The other group we should remember is that large group of patients who have Child-Pugh B disease or any degree of liver dysfunction. IMbrave150 was very careful in its patient selection, including only patients with Child-Pugh A disease. When we consider those patients with Child-Pugh B disease, not only are they at higher risk of complications or intolerance in general, but I would have specific reluctance in terms of bevacizumab. We know that patients with Child-Pugh B disease are at higher risk of having varices and higher risk of having variceal bleeding. There may be notable intolerance of bevacizumab in these patients with Child-Pugh B disease. For those patients, I continue to use agents where we have real-world data or trial data showing tolerability of agents in a Child-Pugh B setting. We have good, real-world data showing tolerability of sorafenib in Child-Pugh B patients, we have some data from the CheckMate040 study showing that nivolumab can be tolerable and acceptable in well-selected Child-Pugh B patients, and now we have increasing real-world data for lenvatinib in Child-Pugh B patients. Those are the agents I would consider in a Child-Pugh B patient, a population that would be ineligible for atezolizumab-bevacizumab.

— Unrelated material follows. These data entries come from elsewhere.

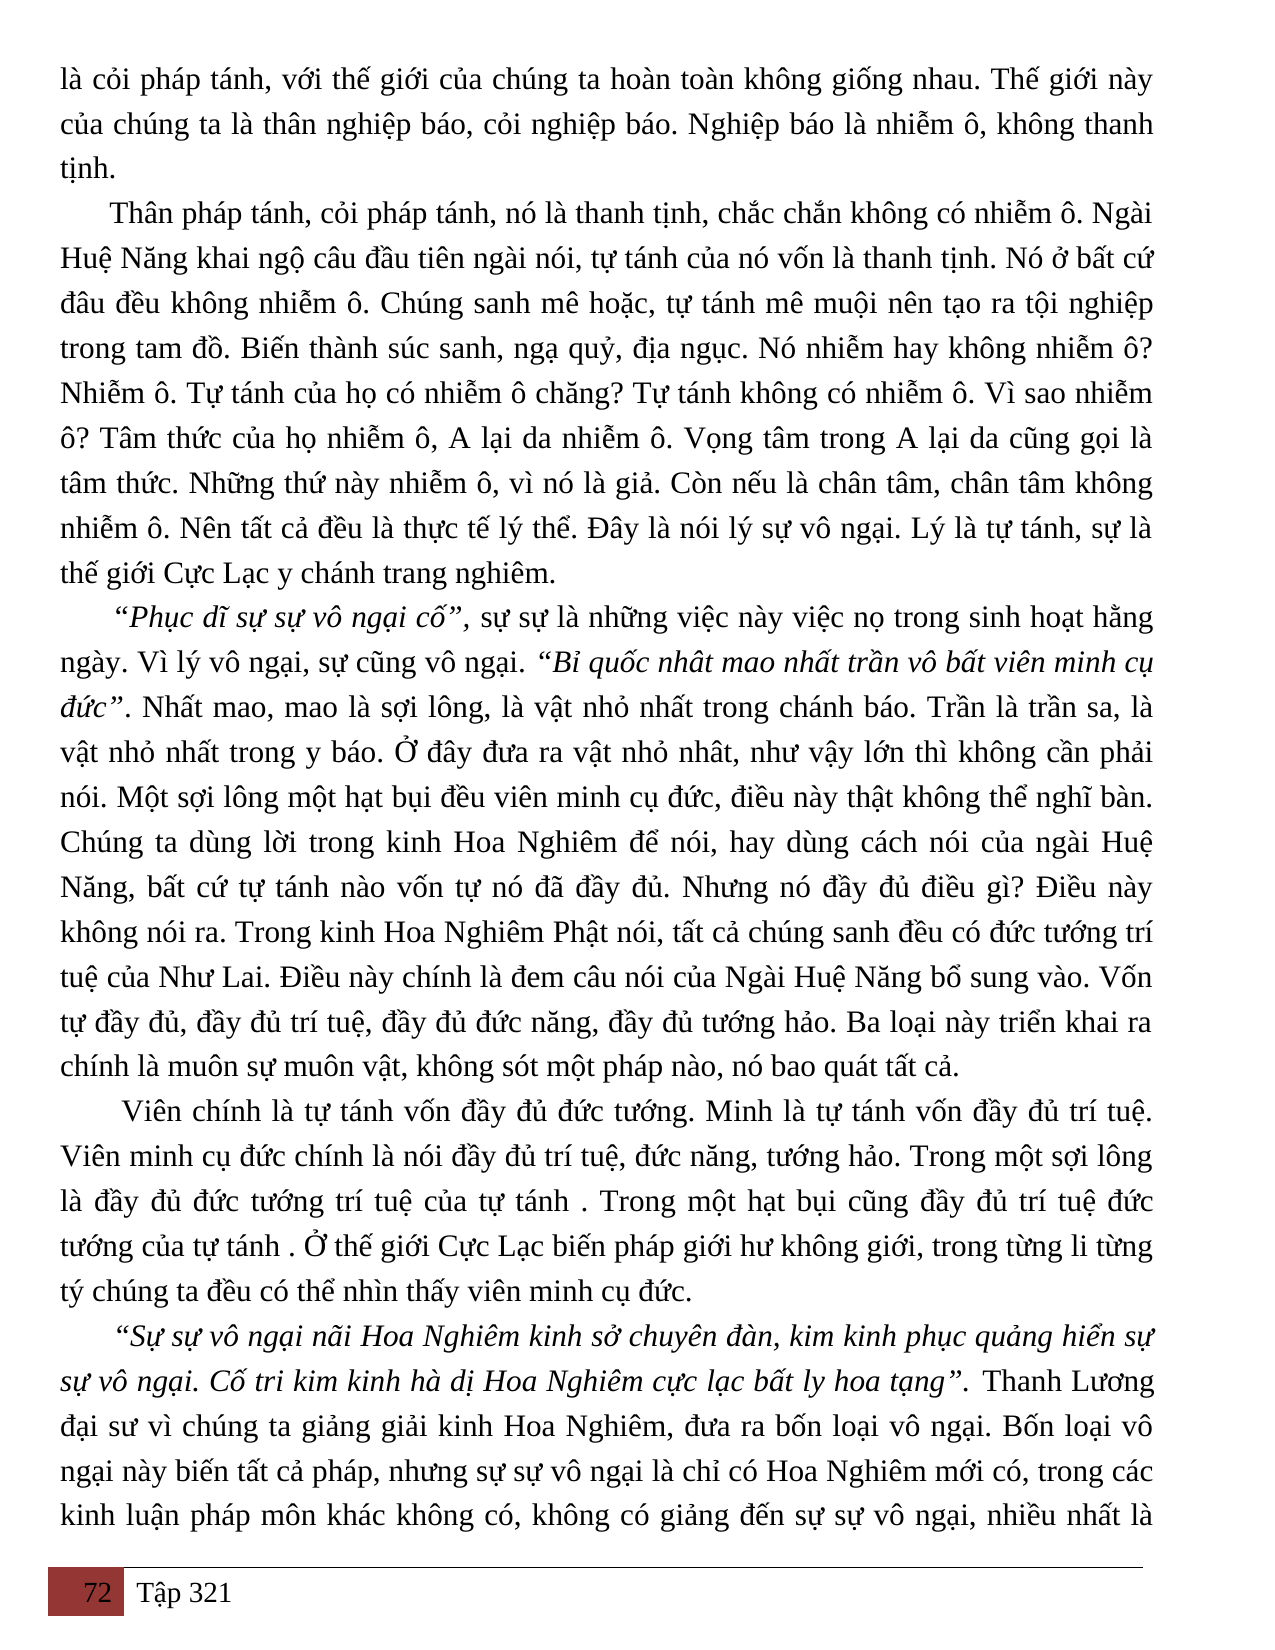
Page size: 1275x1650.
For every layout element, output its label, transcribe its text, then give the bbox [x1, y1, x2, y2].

text Thân pháp tánh, cỏi pháp tánh, nó là thanh tịnh, chắc chắn không có nhiễm ô. Ngài Huệ Năng khai ngộ câu đầu tiên ngài nói, tự tánh của nó vốn là thanh tịnh. Nó ở bất cứ đâu đều không nhiễm ô. Chúng sanh mê hoặc, tự tánh mê muội nên tạo ra tội nghiệp trong tam đồ. Biến thành súc sanh, ngạ quỷ, địa ngục. Nó nhiễm hay không nhiễm ô? Nhiễm ô. Tự tánh của họ có nhiễm ô chăng? Tự tánh không có nhiễm ô. Vì sao nhiễm ô? Tâm thức của họ nhiễm ô, A lại da nhiễm ô. Vọng tâm trong A lại da cũng gọi là tâm thức. Những thứ này nhiễm ô, vì nó là giả. Còn nếu là chân tâm, chân tâm không nhiễm ô. Nên tất cả đều là thực tế lý thể. Đây là nói lý sự vô ngại. Lý là tự tánh, sự là thế giới Cực Lạc y chánh trang nghiêm. [60, 195, 1155, 590]
text Viên chính là tự tánh vốn đầy đủ đức tướng. Minh là tự tánh vốn đầy đủ trí tuệ. Viên minh cụ đức chính là nói đầy đủ trí tuệ, đức năng, tướng hảo. Trong một sợi lông là đầy đủ đức tướng trí tuệ của tự tánh . Trong một hạt bụi cũng đầy đủ trí tuệ đức tướng của tự tánh . Ở thế giới Cực Lạc biến pháp giới hư không giới, trong từng li từng tý chúng ta đều có thể nhìn thấy viên minh cụ đức. [60, 1093, 1155, 1308]
text “Sự sự vô ngại nãi Hoa Nghiêm kinh sở chuyên đàn, kim kinh phục quảng hiển sự sự vô ngại. Cố tri kim kinh hà dị Hoa Nghiêm cực lạc bất ly hoa tạng”. Thanh Lương đại sư vì chúng ta giảng giải kinh Hoa Nghiêm, đưa ra bốn loại vô ngại. Bốn loại vô ngại này biến tất cả pháp, nhưng sự sự vô ngại là chỉ có Hoa Nghiêm mới có, trong các kinh luận pháp môn khác không có, không có giảng đến sự sự vô ngại, nhiều nhất là giảng đến lý sự vô ngại mà không giảng đến sự sự vô ngại. Hôm nay chúng chúng ta xem kinh Vô Lượng Thọ, trong kinh Vô Lượng Thọ giảng đến sự sự vô ngại. Hay nói cách khác, kinh Vô Lượng Thọ và Kinh Hoa Nghiêm là một không phải hai. Việc này rỏ ràng tuyên bố là Bành Tế Thanh thời Càn Long nhà Thanh nói. Ông ta nói kinh Vô Lượng Thọ tức là trung bổn Kinh Hoa Nghiêm, như vậy Kinh Hoa Nghiêm là đại bổn kinh Vô Lượng Thọ. Còn Phật thuyết kinh A Di Đà chính là tiểu bổn kinh Hoa Nghiêm. [60, 1317, 1155, 1533]
text “Phục dĩ sự sự vô ngại cố”, sự sự là những việc này việc nọ trong sinh hoạt hằng ngày. Vì lý vô ngại, sự cũng vô ngại. “Bỉ quốc nhât mao nhất trần vô bất viên minh cụ đức”. Nhất mao, mao là sợi lông, là vật nhỏ nhất trong chánh báo. Trần là trần sa, là vật nhỏ nhất trong y báo. Ở đây đưa ra vật nhỏ nhât, như vậy lớn thì không cần phải nói. Một sợi lông một hạt bụi đều viên minh cụ đức, điều này thật không thể nghĩ bàn. Chúng ta dùng lời trong kinh Hoa Nghiêm để nói, hay dùng cách nói của ngài Huệ Năng, bất cứ tự tánh nào vốn tự nó đã đầy đủ. Nhưng nó đầy đủ điều gì? Điều này không nói ra. Trong kinh Hoa Nghiêm Phật nói, tất cả chúng sanh đều có đức tướng trí tuệ của Như Lai. Điều này chính là đem câu nói của Ngài Huệ Năng bổ sung vào. Vốn tự đầy đủ, đầy đủ trí tuệ, đầy đủ đức năng, đầy đủ tướng hảo. Ba loại này triển khai ra chính là muôn sự muôn vật, không sót một pháp nào, nó bao quát tất cả. [60, 599, 1155, 1084]
text “Sự lý vô ngại, cố kinh trung sở tuyên diệu tướng”. Tuyên là tuyên bố. “Tất thị thực tế lý thể”. Thực tế lý thể là gì? Là chân như tự tánh. Nên chánh báo ở đó, thân thể chúng ta được khi vãng sanh thế giới Cực Lạc là thân gì? Là thân tự tánh. Hoàn cảnh tu học của chúng ta là cỏi tự tánh. Thân tự tánh chính là thân pháp tánh. Cỏi tự tánh chính là cỏi pháp tánh, với thế giới của chúng ta hoàn toàn không giống nhau. Thế giới này của chúng ta là thân nghiệp báo, cỏi nghiệp báo. Nghiệp báo là nhiễm ô, không thanh tịnh. [60, 60, 1155, 186]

When we consider lenvatinib in the frontline setting, whether that’s in patients with larger, bulky, multifocal intermediate-stage tumors or in the advanced-stage setting, we don’t have trial data that show agents that have been effective after lenvatinib. But most of us apply the second-line agents that have been approved after sorafenib and use those, likely after sorafenib in those patients who have failed lenvatinib. In those patients, I continue to use approved second-line agents, whether that’s cabozantinib, regorafenib, or ramucirumab, in patients with an elevated AFP [alpha-fetoprotein], and then also the PD-1 inhibitors nivolumab and pembrolizumab. I would consider those in the second-line setting for patients who failed lenvatinib.
When most of us approach patients with an advanced-stage HCC [hepatocellular carcinoma] at this time, given IMbrave150 data, we would use atezolizumab-bevacizumab up front if somebody was eligible, and you’re then left with the TKIs [tyrosine kinase inhibitors] in the second-line setting. Of course, there may be some “historic patients” who were on TKI therapy prior to publication of the IMbrave150 study, and so were on sorafenib or lenvatinib as first-line agents already and now may have failure, and you’re then considering second-line therapy agents in those patients.
It’s interesting in light of us not having any data, it’s hard to say any 1 strategy is wrong or not. But I do think it’s reasonable, although arguably not evidence based, to ask yourself, given the benefit of atezolizumab-bevacizumab, if this patient is eligible for atezolizumab-bevacizumab. And if so, use that in a patient who was on lenvatinib or sorafenib and progressed, and you have to then invent a second-line therapy. If that patient is eligible for atezolizumab-bevacizumab, it’s reasonable to consider it at that point.